Attaining a High Dial Volume
291,000 Calls in 12 Hrs, 13s Average Wait Time, 1.2% Dropped Calls, And 28 Agents. These statistics were not achieved during any special conditions. They were done calling across the US with a dual dialer setup, in a modified predictive mode. The number of active agents varied mostly between 19 and 21, using a total of 28 agents. VoIP was used. They ran with a dial level ranging up to 12.5, and peaked around 225-250 concurrent lines.
The problem with the drop percentage is obviously most noticeable when doing a residential campaign. To cut down the waiting time you increase the dialing level. In the above case they have 144 SIP trunks per dialer, and they are configured to allow a maximum dial level of 12.5. Not every carrier is interested in such high number of short calls, but there are a few that will. Likewise not everybody needs to push 300,000 calls per day. The point being that should you need to you can, with a properly built and configured OSDial.
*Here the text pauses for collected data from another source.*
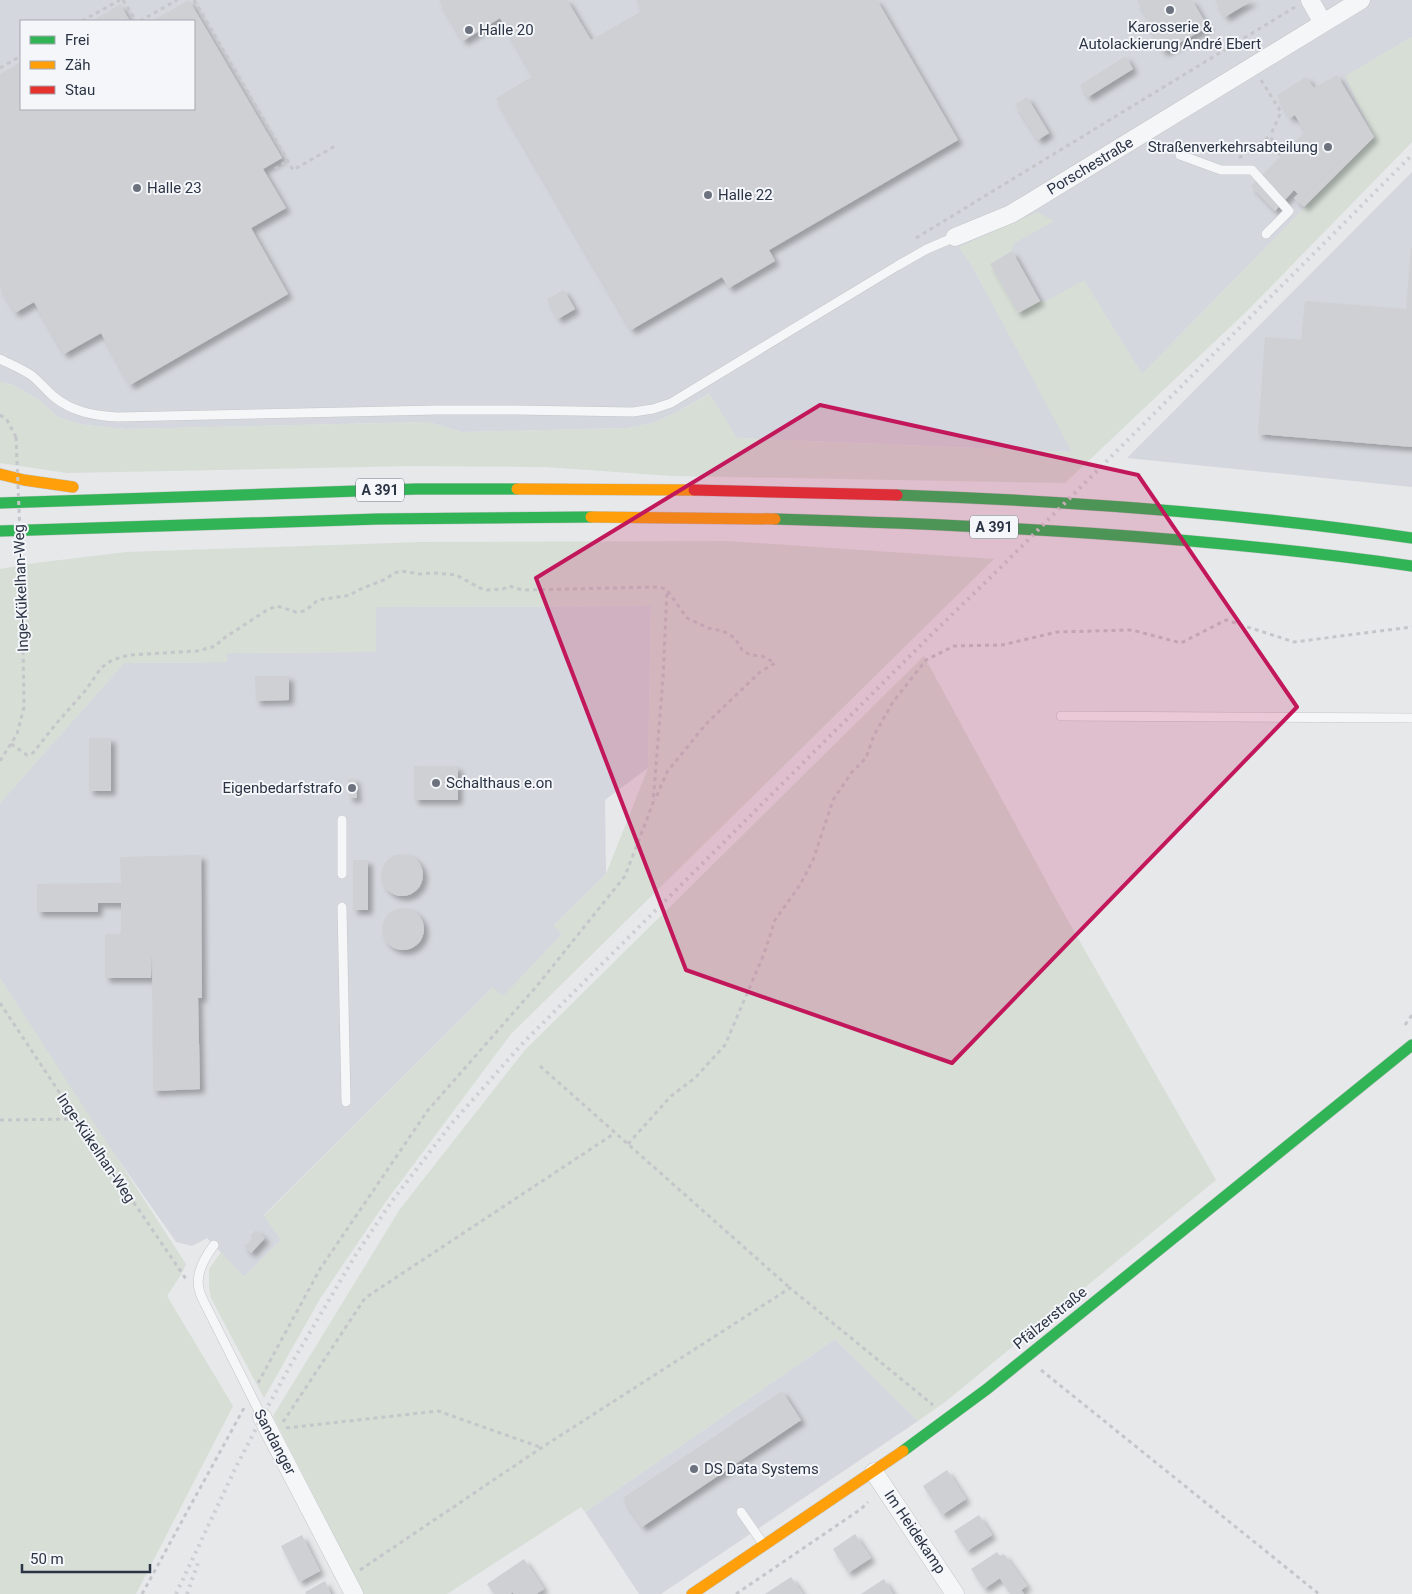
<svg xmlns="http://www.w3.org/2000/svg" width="1412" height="1594" viewBox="0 0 1412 1594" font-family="Roboto,sans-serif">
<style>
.built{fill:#d4d7dd;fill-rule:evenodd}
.green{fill:#d6ded6}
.building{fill:#ced0d3;filter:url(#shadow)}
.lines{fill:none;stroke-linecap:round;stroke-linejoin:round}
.lane-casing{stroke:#c4c6c8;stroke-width:10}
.street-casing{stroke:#c4c6c8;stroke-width:19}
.fast-casing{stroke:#c4c6c8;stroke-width:12}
.slow-casing{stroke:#c4c6c8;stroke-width:12}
.jam-casing{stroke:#c4c6c8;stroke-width:12}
.path{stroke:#c5c6ca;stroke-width:3;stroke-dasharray:4 4;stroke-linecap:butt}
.lane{stroke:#f5f6f7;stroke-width:9}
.street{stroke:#f5f6f7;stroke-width:18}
.fast{stroke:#30b455;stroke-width:11}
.slow{stroke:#ff9f0a;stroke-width:11}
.jam{stroke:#e5322d;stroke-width:11}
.rail{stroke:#cecfd2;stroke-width:4;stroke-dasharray:2.5 5;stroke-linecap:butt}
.path-bridge{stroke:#c5c6ca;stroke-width:3;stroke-dasharray:4 4;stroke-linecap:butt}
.marked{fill:#c2185b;fill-opacity:0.2;stroke:#c2185b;stroke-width:4;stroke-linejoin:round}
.poi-dot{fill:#6c737f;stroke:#f4f6f9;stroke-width:2}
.labels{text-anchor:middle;stroke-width:4;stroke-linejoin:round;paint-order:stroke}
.shield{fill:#f4f6f9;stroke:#676e7b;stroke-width:1}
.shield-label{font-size:14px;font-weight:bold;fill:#2b3445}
.poi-label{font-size:15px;fill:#2b3445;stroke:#f4f6f9;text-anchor:start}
.street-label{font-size:15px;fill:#2b3445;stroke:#f4f6f9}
</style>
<defs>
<filter id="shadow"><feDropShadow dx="4.5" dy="4.5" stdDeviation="2.5" flood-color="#0004"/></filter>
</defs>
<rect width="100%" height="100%" fill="#e6e8ea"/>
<!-- built -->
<path class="built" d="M0,0H1412V37L1346,76L1374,137L1142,374L1084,281L1045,302L1039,301L1018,313L990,264L1012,251V244L1053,221L960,247L972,266L1073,452L737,438L709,394L673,414L653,423L627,428L462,432L428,422L125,429L85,425L59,418L38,399L13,385L0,382ZM21,21H194V109H21Z
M1412,172V487L1127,458Z
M651,606L648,768L605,800L606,874L554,925L562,934L503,997L492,988L264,1215L281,1240L244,1277L207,1238L192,1246L176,1242L90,1119L0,978V803L124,663L226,662L227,653L376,652L375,607Z
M835,1339L918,1421L661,1594H639L585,1512Z"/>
<!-- green -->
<path class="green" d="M1412,37V142L1247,311L1065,483L673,476L545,467L413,466L67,473L0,463V382L13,385L38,399L59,418L85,425L125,429L428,422L462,432L627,428L653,423L673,414L710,394L737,438L1072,452L972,266L959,247L1037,212L1054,221L1013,244L1012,251L990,264L1018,313L1040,301L1045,302L1084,280L1142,374L1374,137L1345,76Z
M728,541L994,559L511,1034L387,1200L321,1297L264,1398L211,1298L209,1287V1269L221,1252L244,1277L281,1240L264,1216L493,987L503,996L562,934L553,926L606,874L648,768L651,606L376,607V652L227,653V662L124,663L0,803V569L35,563L127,552L421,542Z
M924,656L1063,912L1216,1180L945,1402L918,1421L835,1339L585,1512L581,1507L447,1594H364L273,1416L400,1209L525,1050Z
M0,978L186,1264L182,1273L167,1296L233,1406L136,1594H0Z"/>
<!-- building -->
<path class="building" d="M189,0L282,158L263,169L286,208L251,228L288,294L130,385L101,333L64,354L34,302L15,313L0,287V74L21,62V109H194V21H152Z
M439,0H567L591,40L642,11L636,0H877L958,140L769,250L775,261L729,288L722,277L631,330L496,98L533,76L500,18L463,41Z
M1137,0H1192L1208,27L1163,52L1148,25L1150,23Z
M1215,0H1253L1225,17Z
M120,4L130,21H92L114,8Z
M1126,56L1133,69L1088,97L1080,85Z
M1337,75L1374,137L1304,207L1294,198L1298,194L1294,190L1275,211L1251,186L1305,132L1295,115L1290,118L1277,95L1306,77L1314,88Z
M1027,97L1049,133L1038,140L1015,104Z
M1411,248H1412V447L1258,434L1265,337L1301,340L1305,301L1406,309Z
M1012,251L1040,301L1018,313L990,264Z
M564,290L575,309L558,319L547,299Z
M255,676H289V700L256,701Z
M89,738H111V791H89Z
M414,766H458V800H414Z
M355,778L357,798H349L348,779Z
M381 875a21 21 0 1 1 42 0a21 21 0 1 1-42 0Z
M201,855L202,998H198L200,1089L153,1091L152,954L151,978H105V934H121V903H98V912H37V884L121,883L120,857Z
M353,860H368V910H353Z
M382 929a21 21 0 1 1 42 0a21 21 0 1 1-42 0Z
M256,1230L265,1238L251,1253L244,1246L253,1238L250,1236Z
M782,1391L801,1420L642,1527L623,1498Z
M947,1470L966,1499L942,1515L923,1486Z
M979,1515L992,1535L967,1551L954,1531Z
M855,1534L871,1558L848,1573L833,1549Z
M302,1535L320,1571L299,1582L281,1546Z
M997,1552L1000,1556L1004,1554L1027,1586L1021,1590L1024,1594H1010L1000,1578L984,1589L971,1569Z
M524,1559L544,1589L536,1594H514L513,1592L510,1594H494L487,1584Z
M791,1577L803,1594H765Z
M884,1579L893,1594H861Z
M325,1581L331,1594H306L305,1592Z"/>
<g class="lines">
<!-- lane casing -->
<g class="lane-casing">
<path id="lane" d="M1180,155L1221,170H1252L1289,211L1266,234
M0,359C10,364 22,369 31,375C39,381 46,390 53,396C72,412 95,416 118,417L437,410H516L633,412L653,409L671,403L897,266L927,249L955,237
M1061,716L1412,718
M342,820V874
M342,907L346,1102
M214,1245C205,1257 195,1273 199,1289C200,1294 203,1300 205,1304L262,1417
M741,1512L764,1545"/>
</g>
<!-- street casing -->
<g class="street-casing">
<path id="street" d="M1310,0L1323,23
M955,237L1011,214L1031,202L1361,0
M262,1417L354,1594
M874,1472L955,1594"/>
</g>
<!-- fast casing -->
<g class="fast-casing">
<path id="fast" d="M897,495C1069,501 1242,513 1412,538
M0,503L416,489H517
M775,519C988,525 1201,536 1412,566
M0,531L378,519L591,517
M903,1451L987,1389L1412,1045"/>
</g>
<!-- slow casing -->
<g class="slow-casing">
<path id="slow" d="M0,474L24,480L73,487
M517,489L694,490
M591,517L775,519
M692,1594L903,1451"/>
</g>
<!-- jam casing -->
<g class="jam-casing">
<path id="jam" d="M694,490L897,495"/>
</g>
<!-- path -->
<path class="path" d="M123,0L136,21
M194,0L293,170L337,145
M82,21L120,0
M140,21L177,0
M0,68L21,56
M1261,80L1281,112L1270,136
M1239,158L1270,136L1281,157
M275,169L287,161
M916,238L1295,7
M0,415L7,420L16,437
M11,744L27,755L33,753L55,725L85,691L101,668L112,660L129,655L197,651L216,646L221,640L267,610L277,606L296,612L305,611L318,600L351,595L356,591L386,579L394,573L401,571L420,574L434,573L456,575L480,588L487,590L503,589L509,586L522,590L660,587L667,590L687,618L708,628L723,631L735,638L742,650L750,655L762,656L775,663L760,672L706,724L667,772L655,800
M0,761L17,734L24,707L22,582
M0,1003L89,1137L186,1279
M1405,1025L1412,1015
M540,1066L790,1288
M0,1120L77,1119
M628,1144L671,1096L695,1078L725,1045L764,954L775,920L800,885L813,860L833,800L852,772L866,758L874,735L893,702L926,660L954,646L1002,645L1057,632L1132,630L1181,643L1226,620L1294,642L1412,627
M1041,1370L1319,1594
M258,1383L320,1269L428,1110L536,987L625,876L653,803L663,678L667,590
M283,1422L365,1298L615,1133
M286,1428L438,1411L540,1447
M360,1570L541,1448L790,1288L933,1405
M142,1594L244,1408
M736,1594L861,1509L868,1502"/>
<!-- lane -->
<use href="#lane" class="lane"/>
<!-- street -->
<use href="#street" class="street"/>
<!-- fast -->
<use href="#fast" class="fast"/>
<!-- slow -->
<use href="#slow" class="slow"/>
<!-- jam -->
<use href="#jam" class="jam"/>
<!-- rail -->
<path class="rail" d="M176,1594L236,1467L262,1417L290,1366L355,1256L392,1201L453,1122L522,1044L931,635L999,569L1412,155
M187,1594L199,1560"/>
<!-- path-bridge -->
<path class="path-bridge" d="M16,437L22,582"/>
</g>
<!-- marked area -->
<path class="marked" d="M820,405L1138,475L1297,707L952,1063L686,970L536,578Z"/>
<!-- markers -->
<g class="poi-dot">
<circle cx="1170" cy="10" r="5"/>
<circle cx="469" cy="30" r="5"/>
<circle cx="1328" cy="147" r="5"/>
<circle cx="137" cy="188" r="5"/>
<circle cx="708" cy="195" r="5"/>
<circle cx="436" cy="783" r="5"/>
<circle cx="352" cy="788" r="5"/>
<circle cx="694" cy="1469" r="5"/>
</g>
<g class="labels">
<!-- shield labels -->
<g class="shield">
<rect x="356" y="478.5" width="48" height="23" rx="4"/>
<rect x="970" y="515.5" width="48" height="23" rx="4"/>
</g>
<g class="shield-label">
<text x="380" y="495">A 391</text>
<text x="994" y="532">A 391</text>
</g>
<!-- poi labels -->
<g class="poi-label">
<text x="1170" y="32" text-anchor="middle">Karosserie &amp;<tspan x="1170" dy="17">Autolackierung André Ebert</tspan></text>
<text x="479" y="35">Halle 20</text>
<text x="1318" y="152" text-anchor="end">Straßenverkehrsabteilung</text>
<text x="147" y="193">Halle 23</text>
<text x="718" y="200">Halle 22</text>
<text x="446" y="788">Schalthaus e.on</text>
<text x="342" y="793" text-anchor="end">Eigenbedarfstrafo</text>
<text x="704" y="1474">DS Data Systems</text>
</g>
<!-- street labels -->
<g class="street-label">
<text transform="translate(1090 166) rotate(-31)" y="5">Porschestraße</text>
<text transform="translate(21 588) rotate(-92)" y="5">Inge-Kükelhan-Weg</text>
<text transform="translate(96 1148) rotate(56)" y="5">Inge-Kükelhan-Weg</text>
<text transform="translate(1050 1318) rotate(-39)" y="5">Pfälzerstraße</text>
<text transform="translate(275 1442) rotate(62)" y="5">Sandanger</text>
<text transform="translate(915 1532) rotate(56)" y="5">Im Heidekamp</text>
</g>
</g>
<!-- legend -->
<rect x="20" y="20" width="175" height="90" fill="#f4f6f9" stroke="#a4a8b1"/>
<rect x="30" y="36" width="25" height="8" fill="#30b455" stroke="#a4a8b1"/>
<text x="65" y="45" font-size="15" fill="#2b3445">Frei</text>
<rect x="30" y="61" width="25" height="8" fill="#ff9f0a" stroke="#a4a8b1"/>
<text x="65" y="70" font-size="15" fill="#2b3445">Zäh</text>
<rect x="30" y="86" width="25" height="8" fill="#e5322d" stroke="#a4a8b1"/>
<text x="65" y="95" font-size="15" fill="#2b3445">Stau</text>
<!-- scale -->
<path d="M22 1564v8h128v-8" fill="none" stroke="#2b3445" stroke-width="2.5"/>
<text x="30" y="1564" font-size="15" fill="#2b3445" stroke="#f4f6f9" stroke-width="4" paint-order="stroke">50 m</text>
</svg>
When you have 100-200 lines ringing it is easy to get a few of them answering at the same time, resulting in calls not being answered by agents (dropped) within the legal time limit. When the drop percentage goes too high it needs to be driven back down. The only way you can do that is to dial more so that there is a higher answer to drop ratio. If you cut back too much then it takes a long time to make the calls, maybe more than there are hours in a day.
Factor in the fact that with many calls ringing, you can never predict when more people are going to pick up at the same time than you have available agents. The only easy part is that the more agents you have, the easier it is to predict.
Our new dial logic in predictive mode deals effectively enough with this that you can remain within the legal limit. In the above test case, the drop percentage remained consistently around 1% during a 12 hour day. The only requirement we have is that there is enough lines available.